As a conductor, Halubek is particularly interested in the dramatic topicality of old material. It is therefore important to him to invest in collaboration with directors and to bring flexibility to dramatic concepts. Understanding the works from the spirit of their creation forms the basis for him to exploit the freedom of early music for new interpretations - both musically and scenically. Samples of this work have been seen in recent years at the Komische Oper Berlin, the Nationaltheater Mannheim, the Staatstheater Kassel, the Handel Festival Halle, the Innsbruck Festival of Early Music, the Wuppertal Opera House and the Liederhalle Stuttgart, where Halubek has worked with directors such as Harry Kupfer, Calixto Bieito, Lorenzo Fioroni, Markus Bothe, Stephan Müller and Jochen Biganzoli.
With Il Gusto Barocco, the baroque orchestra he founded in Stuttgart in 2008, he recently released on CD: “Cleofida”, an arrangement of Handel's “Poro” by Georg Philipp Telemann, and the opera “Adonis” by Johann Sigismund Kusser, which he composed around 1700 during his time as Kapellmeister at the ducal court in Stuttgart (both in co-production by SWR2 and cpo). His most recent recording, “Sonata & Concertos”, followed in April 2024 and is the fourth album in the Bach series launched in 2021 by Berlin Classics.
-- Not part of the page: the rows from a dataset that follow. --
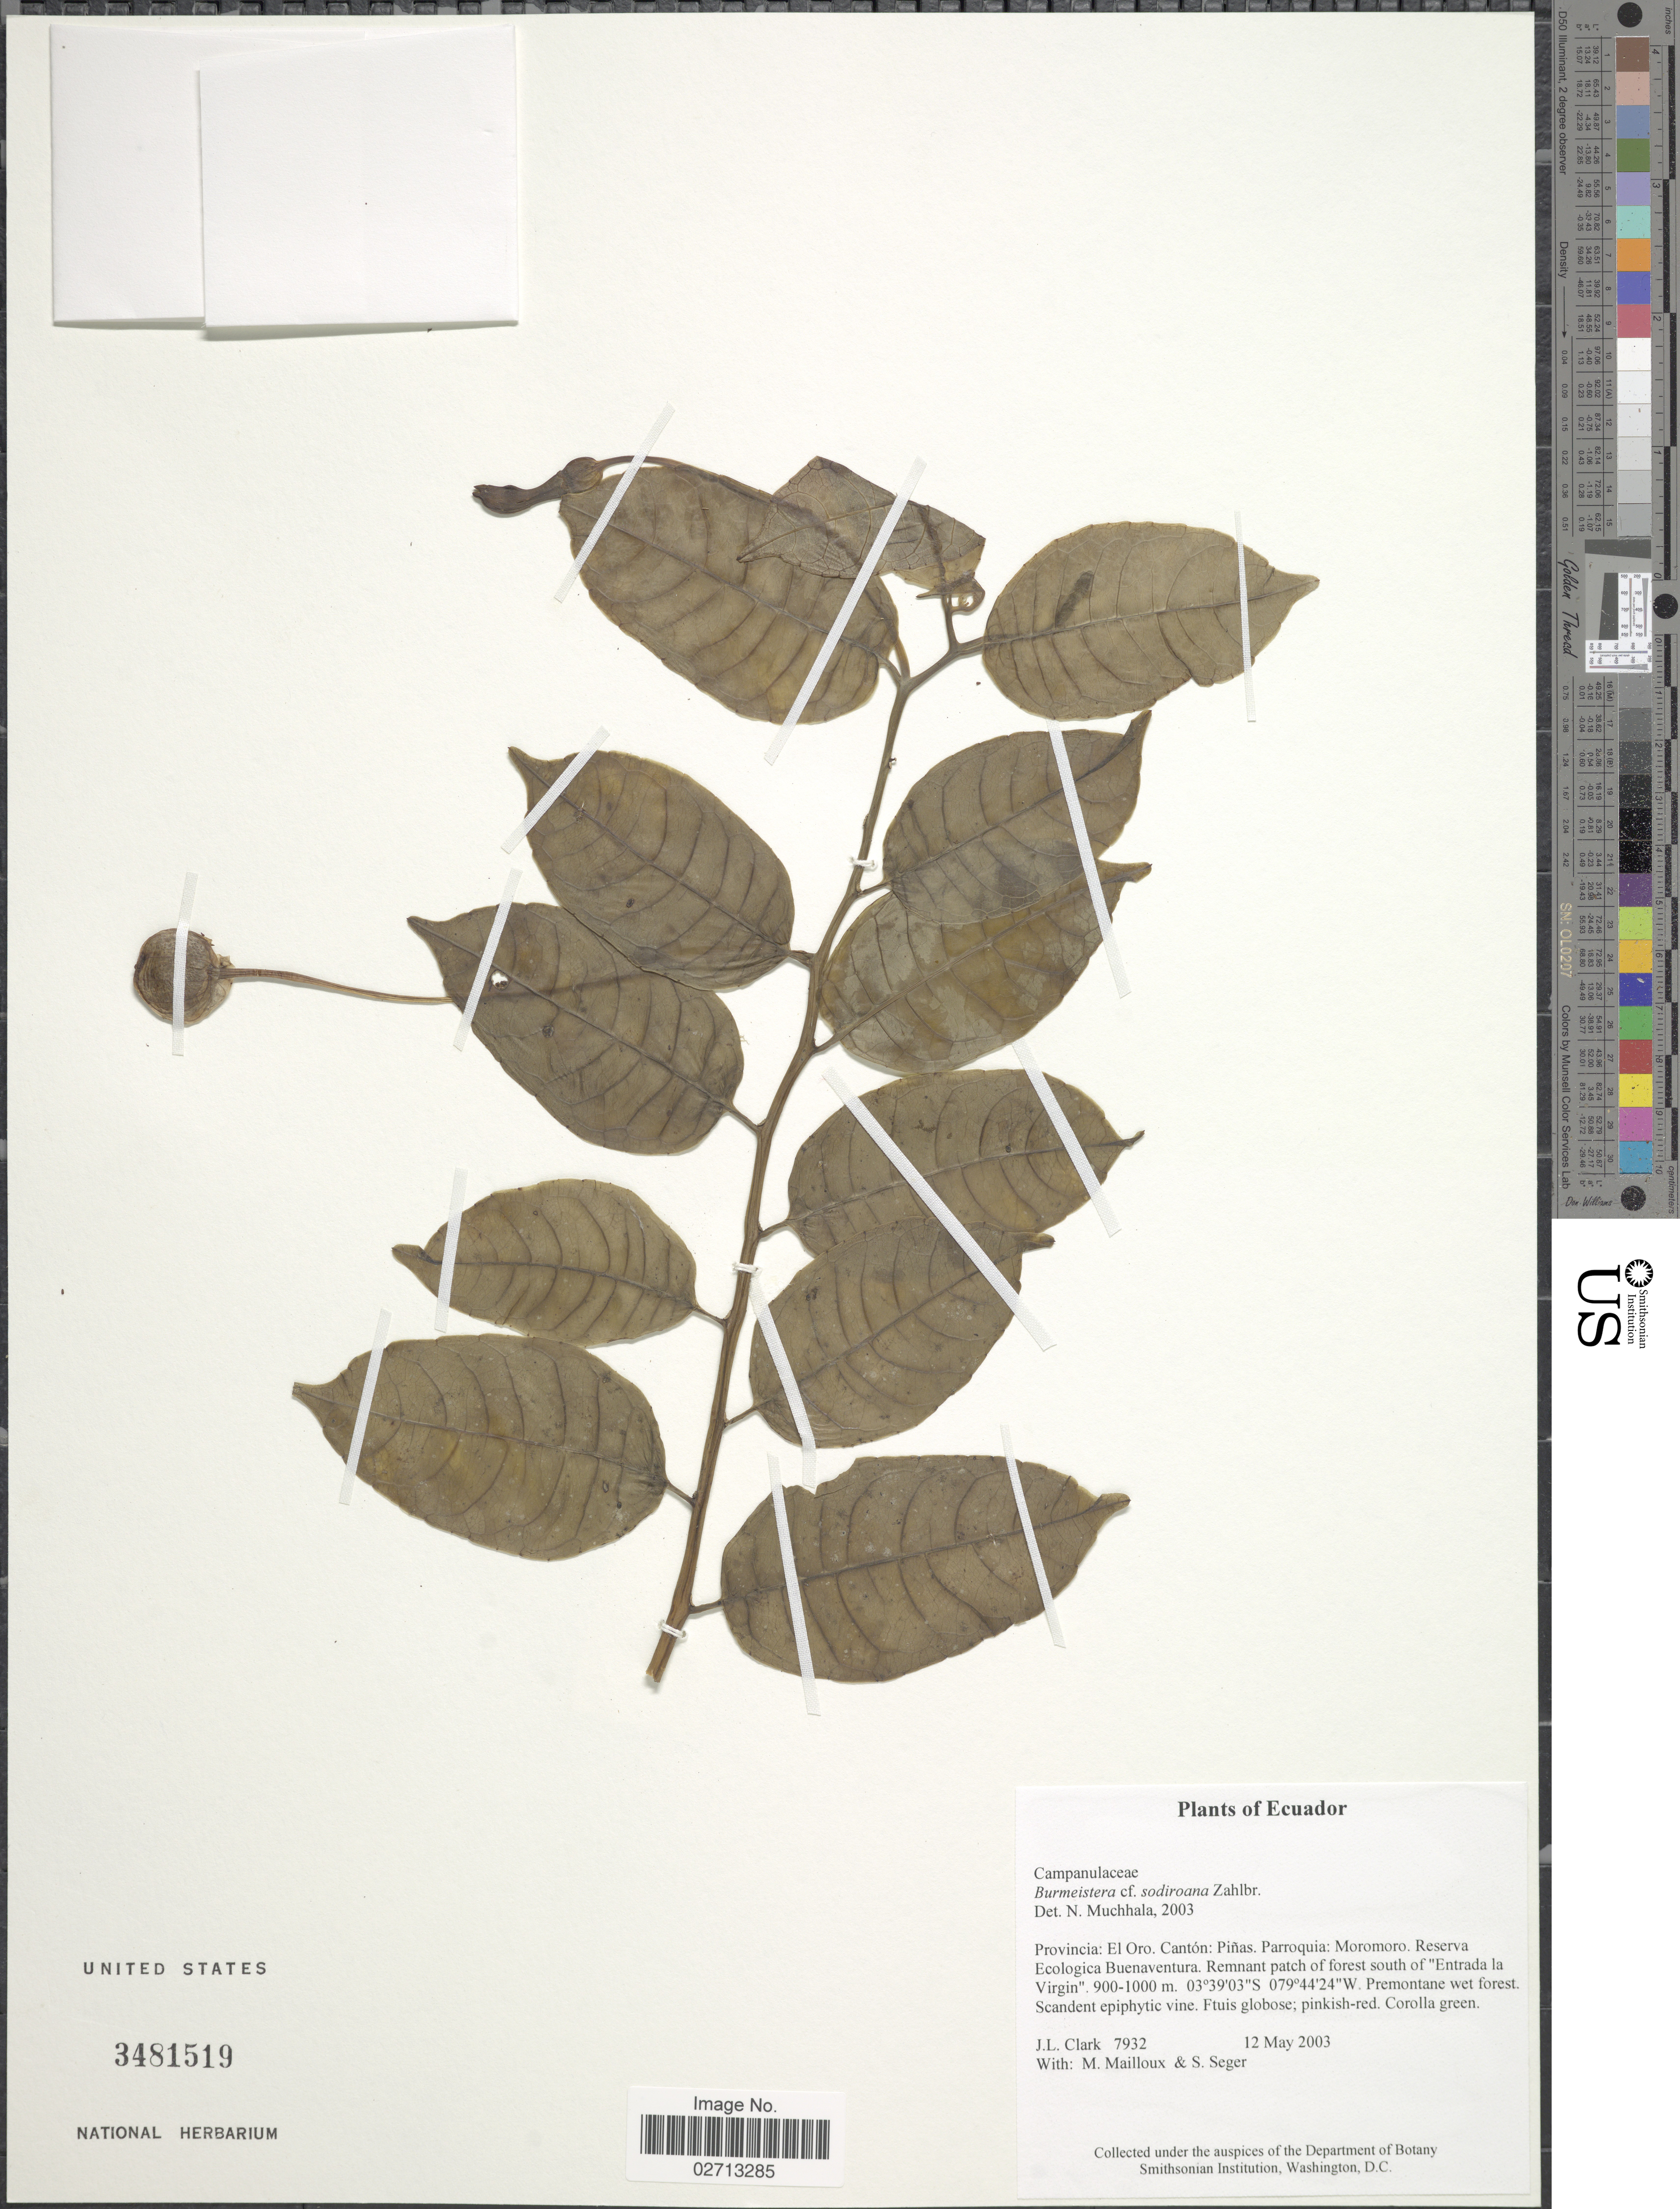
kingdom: Plantae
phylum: Tracheophyta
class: Magnoliopsida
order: Asterales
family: Campanulaceae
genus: Burmeistera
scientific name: Burmeistera sodiroana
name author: Zahlbr.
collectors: J. L. Clark, M. Mailloux & S. Seger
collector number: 7932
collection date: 2003-05-12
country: Ecuador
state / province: El Oro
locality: Cantón: Piñas. Parroquia: Moromoro. Reserva Ecologica Buenaventura.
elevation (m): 900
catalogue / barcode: US 3481519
In addition to his work as a conductor, Jörg Halubek has been active as a harpsichordist and organist in Germany and abroad since winning the International Johann Sebastian Bach Competition in Leipzig in 2004. His expertise in dealing with early music is demonstrated by his award-winning recordings of works for keyboard instruments and violin by Johann Sebastian and Carl Philipp Emanuel Bach (2016 and 2014 respectively) with the baroque violinist Leila Schayegh.
In 2019, he launched his multimedia project “Bach Organ Landscapes”, a complete recording of Bach's organ works on original instruments with additional material accessible online.
The professor of historical keyboard instruments at the Stuttgart University of Music studied church music, organ and harpsichord in Stuttgart and Freiburg with Jon Laukvik and Robert Hill. At the Schola Cantorum Basiliensis, he specialized in historical performance practice with Jesper Christensen and Andrea Marcon.